Simply put, in India's rat race, academic qualifications measured by exam scores and prospective income have largely served to save one's butt and author a good life for self and family.
Even that vicious trolling, a weapon widely used to promote polarising politics and familiar to us since the past decade of character assassinating social media posts, had as its proponents many who suffered no lack of education by academic qualification.
Weaponising communication came easily to them. How many of those who had their photos stuck on the front page of newspapers and on the hoardings of coaching class businesses (for clearing exams with flying colors), developed the courage to adopt a cultured, educated, inclusive view of humanity and planet?

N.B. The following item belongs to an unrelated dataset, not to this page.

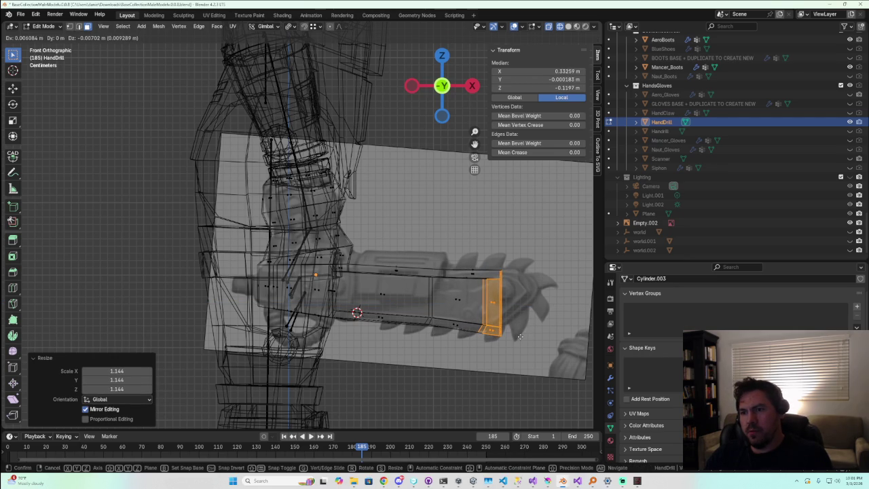
click(519, 338)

I feel it is utterly silly to disproportionately celebrate academic achievements in school and college when there is so much life and transformation by life yet to happen.
In fact, success is easy. What is tough, is -- awareness.
At times like now resonant with authoritarianism, megalomania and democracy caricatured by those in power to shades of royalty, the results of the civil service exams captured one's attention in a manner not comparable to the regular announcement of rank holders.
How many of the youngsters featured in the pages of newspapers for topping said exams, may be counted on to be whistleblowers and checks on the misuse of power?
How many will stand up to wily, destructive regimes stealing the people's power for personal aggrandisement?
Or, will the goal be merely great career achieved?
Shyam G Menon is a freelance journalist based in Mumbai.